13 December 2013

Well, #theyasked …

Last winter, my sister, hooked me on yet another social medium … Twitter. I blamed her youth (six years my junior).

Truth be told, Twitter has opened my eyes, and allowed me to speak more freely about issues of race, gender and adoption. I’ve discovered role models of color, strong women and fellow adoptees. Refreshing … like that ice-cold Coke on a hot Tennessee summer’s day.

This week, I stumbled across Kat Chow (@katchow) and her #theyasked thread. It began with an NPR Code Switch article from May.

Around the same time as this article, many of my friends sent me this YouTube video, via both private messages and emails.



All of these things have come rushing back this week. Two separate people queried in sensitive ways. Change is happening, and that’s refreshing!

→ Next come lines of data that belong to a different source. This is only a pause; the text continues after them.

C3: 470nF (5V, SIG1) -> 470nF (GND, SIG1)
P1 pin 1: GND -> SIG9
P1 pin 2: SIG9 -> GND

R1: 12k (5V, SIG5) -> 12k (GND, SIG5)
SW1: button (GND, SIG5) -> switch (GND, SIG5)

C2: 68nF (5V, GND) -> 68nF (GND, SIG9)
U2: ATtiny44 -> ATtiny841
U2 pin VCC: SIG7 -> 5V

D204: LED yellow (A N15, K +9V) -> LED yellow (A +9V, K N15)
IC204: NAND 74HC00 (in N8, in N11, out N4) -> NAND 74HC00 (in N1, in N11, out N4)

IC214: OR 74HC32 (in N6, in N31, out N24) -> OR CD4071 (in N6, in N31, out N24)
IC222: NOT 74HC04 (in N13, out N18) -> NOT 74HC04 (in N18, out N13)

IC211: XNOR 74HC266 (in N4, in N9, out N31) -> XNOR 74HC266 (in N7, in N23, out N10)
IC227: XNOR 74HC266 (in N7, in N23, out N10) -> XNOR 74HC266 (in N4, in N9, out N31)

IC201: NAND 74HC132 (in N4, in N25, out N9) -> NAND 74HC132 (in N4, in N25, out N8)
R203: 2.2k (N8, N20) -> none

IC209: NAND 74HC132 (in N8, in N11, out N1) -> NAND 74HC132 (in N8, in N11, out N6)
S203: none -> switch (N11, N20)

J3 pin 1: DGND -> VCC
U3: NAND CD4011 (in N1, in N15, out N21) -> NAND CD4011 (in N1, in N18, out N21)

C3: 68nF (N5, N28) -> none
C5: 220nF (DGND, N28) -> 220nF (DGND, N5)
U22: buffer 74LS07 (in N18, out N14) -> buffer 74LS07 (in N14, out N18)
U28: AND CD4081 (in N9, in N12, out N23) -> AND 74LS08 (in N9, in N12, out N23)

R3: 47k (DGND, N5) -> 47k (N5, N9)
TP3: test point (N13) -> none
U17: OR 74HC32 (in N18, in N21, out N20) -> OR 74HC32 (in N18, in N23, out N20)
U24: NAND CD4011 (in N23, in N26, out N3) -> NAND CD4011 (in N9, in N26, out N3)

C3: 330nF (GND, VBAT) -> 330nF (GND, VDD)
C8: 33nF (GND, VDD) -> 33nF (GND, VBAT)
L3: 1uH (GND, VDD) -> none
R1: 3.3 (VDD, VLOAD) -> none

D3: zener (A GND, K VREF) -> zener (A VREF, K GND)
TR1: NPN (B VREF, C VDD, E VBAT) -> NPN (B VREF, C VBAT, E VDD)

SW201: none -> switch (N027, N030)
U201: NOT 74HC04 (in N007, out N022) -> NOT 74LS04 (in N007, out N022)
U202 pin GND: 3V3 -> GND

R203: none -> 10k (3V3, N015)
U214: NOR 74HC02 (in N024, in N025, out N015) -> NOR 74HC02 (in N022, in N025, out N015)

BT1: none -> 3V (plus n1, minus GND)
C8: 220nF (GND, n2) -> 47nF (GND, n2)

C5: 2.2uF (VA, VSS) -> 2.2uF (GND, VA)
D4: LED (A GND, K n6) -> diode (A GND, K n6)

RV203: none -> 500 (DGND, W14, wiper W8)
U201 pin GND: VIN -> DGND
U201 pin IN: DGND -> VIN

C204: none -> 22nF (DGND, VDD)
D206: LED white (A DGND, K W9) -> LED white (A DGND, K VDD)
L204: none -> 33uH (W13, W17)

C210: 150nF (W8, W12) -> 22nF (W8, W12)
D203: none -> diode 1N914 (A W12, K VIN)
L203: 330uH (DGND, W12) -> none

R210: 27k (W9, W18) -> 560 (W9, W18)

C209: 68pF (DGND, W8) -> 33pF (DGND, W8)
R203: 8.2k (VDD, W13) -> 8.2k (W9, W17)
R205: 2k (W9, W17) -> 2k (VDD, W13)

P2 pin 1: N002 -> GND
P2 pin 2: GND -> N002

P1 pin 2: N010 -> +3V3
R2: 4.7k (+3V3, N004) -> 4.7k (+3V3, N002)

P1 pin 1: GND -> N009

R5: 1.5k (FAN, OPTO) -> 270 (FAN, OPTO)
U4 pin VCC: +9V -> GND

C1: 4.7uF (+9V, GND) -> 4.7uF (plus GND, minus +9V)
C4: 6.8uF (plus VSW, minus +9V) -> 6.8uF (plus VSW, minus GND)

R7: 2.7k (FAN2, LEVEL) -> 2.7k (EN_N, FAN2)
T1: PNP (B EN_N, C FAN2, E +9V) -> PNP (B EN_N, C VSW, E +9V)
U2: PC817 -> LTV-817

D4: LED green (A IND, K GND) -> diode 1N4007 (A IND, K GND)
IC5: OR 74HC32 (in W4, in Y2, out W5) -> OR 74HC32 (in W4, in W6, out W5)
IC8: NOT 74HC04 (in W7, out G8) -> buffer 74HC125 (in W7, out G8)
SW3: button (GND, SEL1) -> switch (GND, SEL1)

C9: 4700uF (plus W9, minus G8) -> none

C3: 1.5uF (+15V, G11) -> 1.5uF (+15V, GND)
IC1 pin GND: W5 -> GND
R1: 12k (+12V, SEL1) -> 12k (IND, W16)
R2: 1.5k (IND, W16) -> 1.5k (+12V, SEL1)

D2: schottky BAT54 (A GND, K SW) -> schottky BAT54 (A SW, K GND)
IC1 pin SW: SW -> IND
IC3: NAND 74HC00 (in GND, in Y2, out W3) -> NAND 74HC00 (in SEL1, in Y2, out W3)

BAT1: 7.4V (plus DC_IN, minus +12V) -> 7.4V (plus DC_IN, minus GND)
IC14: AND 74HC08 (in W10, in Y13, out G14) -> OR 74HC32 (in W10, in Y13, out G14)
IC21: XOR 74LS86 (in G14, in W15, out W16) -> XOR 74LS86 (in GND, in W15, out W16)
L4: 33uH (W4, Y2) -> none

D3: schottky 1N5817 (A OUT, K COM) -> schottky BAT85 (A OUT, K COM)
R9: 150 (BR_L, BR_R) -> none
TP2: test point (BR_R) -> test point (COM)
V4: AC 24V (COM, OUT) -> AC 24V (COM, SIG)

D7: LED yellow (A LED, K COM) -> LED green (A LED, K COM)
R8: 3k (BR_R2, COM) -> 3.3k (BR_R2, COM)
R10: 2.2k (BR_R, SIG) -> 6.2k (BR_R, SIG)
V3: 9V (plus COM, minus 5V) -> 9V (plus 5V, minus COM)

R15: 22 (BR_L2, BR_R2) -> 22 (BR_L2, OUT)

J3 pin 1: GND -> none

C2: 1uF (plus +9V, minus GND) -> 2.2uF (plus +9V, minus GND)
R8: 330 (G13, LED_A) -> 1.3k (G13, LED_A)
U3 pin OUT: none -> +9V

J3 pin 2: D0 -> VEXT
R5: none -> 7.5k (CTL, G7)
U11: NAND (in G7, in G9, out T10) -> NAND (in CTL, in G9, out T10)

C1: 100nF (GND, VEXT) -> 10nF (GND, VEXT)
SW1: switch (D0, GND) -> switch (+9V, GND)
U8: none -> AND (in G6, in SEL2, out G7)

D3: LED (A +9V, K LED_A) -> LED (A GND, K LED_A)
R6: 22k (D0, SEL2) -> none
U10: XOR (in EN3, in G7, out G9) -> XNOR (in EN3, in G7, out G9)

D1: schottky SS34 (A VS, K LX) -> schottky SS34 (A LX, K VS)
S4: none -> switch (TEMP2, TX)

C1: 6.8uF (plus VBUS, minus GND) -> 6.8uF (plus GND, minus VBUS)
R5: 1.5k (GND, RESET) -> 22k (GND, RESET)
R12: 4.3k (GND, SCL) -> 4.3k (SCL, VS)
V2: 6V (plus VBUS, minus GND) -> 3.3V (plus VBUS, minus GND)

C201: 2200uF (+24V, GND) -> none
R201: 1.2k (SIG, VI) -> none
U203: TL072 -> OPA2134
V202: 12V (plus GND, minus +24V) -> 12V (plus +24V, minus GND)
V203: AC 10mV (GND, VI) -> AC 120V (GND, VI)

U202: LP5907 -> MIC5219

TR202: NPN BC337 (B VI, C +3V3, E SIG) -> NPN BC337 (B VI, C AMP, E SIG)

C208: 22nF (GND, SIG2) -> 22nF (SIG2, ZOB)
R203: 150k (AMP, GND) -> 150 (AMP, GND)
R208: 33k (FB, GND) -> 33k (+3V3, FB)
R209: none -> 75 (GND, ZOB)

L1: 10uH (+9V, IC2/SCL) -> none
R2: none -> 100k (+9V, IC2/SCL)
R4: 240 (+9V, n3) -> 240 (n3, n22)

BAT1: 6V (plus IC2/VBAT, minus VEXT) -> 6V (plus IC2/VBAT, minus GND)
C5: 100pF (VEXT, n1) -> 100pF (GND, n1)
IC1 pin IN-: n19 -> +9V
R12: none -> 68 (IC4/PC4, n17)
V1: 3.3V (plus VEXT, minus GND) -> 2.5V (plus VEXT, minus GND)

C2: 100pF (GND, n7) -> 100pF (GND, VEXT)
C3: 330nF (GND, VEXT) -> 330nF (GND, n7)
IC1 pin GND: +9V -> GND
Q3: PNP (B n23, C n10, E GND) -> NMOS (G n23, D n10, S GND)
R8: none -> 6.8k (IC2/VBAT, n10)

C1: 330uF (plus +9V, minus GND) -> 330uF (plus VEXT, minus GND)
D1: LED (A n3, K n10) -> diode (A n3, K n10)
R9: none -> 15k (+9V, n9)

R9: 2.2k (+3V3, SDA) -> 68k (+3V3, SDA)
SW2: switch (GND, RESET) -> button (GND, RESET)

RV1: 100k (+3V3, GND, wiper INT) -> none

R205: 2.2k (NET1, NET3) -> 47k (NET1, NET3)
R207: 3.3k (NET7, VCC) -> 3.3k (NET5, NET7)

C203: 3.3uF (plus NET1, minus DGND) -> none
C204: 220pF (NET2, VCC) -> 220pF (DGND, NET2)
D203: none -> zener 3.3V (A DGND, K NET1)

The question most commonly asked of me this week was, “I detect a Southern accent … ”

To which, I replied, “You do, indeed!  I’m from Appalachia, the Tennessee side.” Then, there is the usual discomfort in their faces, like they are trying to figure it all out. I understand their confusion, but continue as I normally do, acting oblivious to the true question that is lurking behind their smiles.

Call me narcissistic, but I enjoy watching this quizzical look. You see, I have lived this uncomfortable moment for 46 years … always wondering who I am and “where I am from,” questioning my language, my legal name and the face that looks back at me. All these fabulous things meld into the person I am today … the anomaly that confuses and causes uncomfortable moments.

It certainly makes for interesting conversation. The addition of my husband’s English background causes even more confusion as I use words like “toilet” for bathroom, “holiday” for vacation, and all the rude “b” British terms.

This British connection caused me to hide the YouTube video, sensitive to my in-laws and my own children, but now, I realize that such things spark the race conversation. What is even more interesting are all the comments people feel so beholden to make.

01 December 2013

The Mothers Without Children

The human interest story, as Martin Sixsmith explains, is about “the weak-minded and ignorant.” The feeble do not deserve the mind of a newsman. However, if you read my blog, you enjoy the human interest story. We all do, and Martin Sixsmith becomes magnetized by the story of Philomena Lee.

We gravitate to the human interest story because it validates our own lives as living, breathing people who feel. We feel love, loss, pain, anger and sorrow.


Going into the Sundance Theater today, I anticipated the emotions. A movie about adoption? Stop right there. I know about adoption all too well … right? I’ve lived it.

This story’s viewpoint floored me. I felt shellshocked as I left the building. In my last post, I reviewed Closure, another adoption film and was touched by the mothers. I began to wonder before seeing Closure and Philomena about my own story … about my first six months.

In my fantasy birth story, which I have based on my own experience from my children’s birth stories, I am conceived around Valentine’s Day (though I doubt Korea celebrated Valentine’s Day in 1967), and I am born two weeks early, around noon.

My mother would have cuddled me and immediately started breastfeeding me. She would love me those six months, but being an impoverished woman, she would be struck with the hard reality that she could not feed me breastmilk exclusively after six months. She would have another mouth to feed without the means to do so. I am also a girl, not a desirable boy.

So, on a spring morning, May 24, 1968, she wraps me up and leaves me at the Chong Yang Ri police station. I imagine she waits at a side shop, her watchful eye focused on her precious bundle. As someone takes me inside the station, tears stream down her face. She walks quickly, then breaks into a run. She hopes to be taken far away from the hurt and pain of letting go.

She wonders about her little girl, just as Philomena says, “I’ve thought of him every day.” I imagine the heavy load of losing a child. I imagine the anger and frustration of feeling hopeless. I imagine the grief in not knowing the fate of your child.

I have lived my life believing that I would never find my birth family unless they came looking for me, but what I have seen in Philomena and in Closure, is the rarity of being able to know the truth. The hurdles and road blocks put up by unscrupulous abbeys and adoption agencies. If families searched, would they find their child? Only if they have the means to do so, and that is rare.

Martin Sixsmith spoke of the “weak-minded and ignorant.” I argue that they are neither, but rather, forced to accept the reality of poverty and powerlessness. It saddens me to think of the mothers without children who long to be mothers again.

It is my turn to take a step, my turn to ask the questions, my turn to weave that loose thread.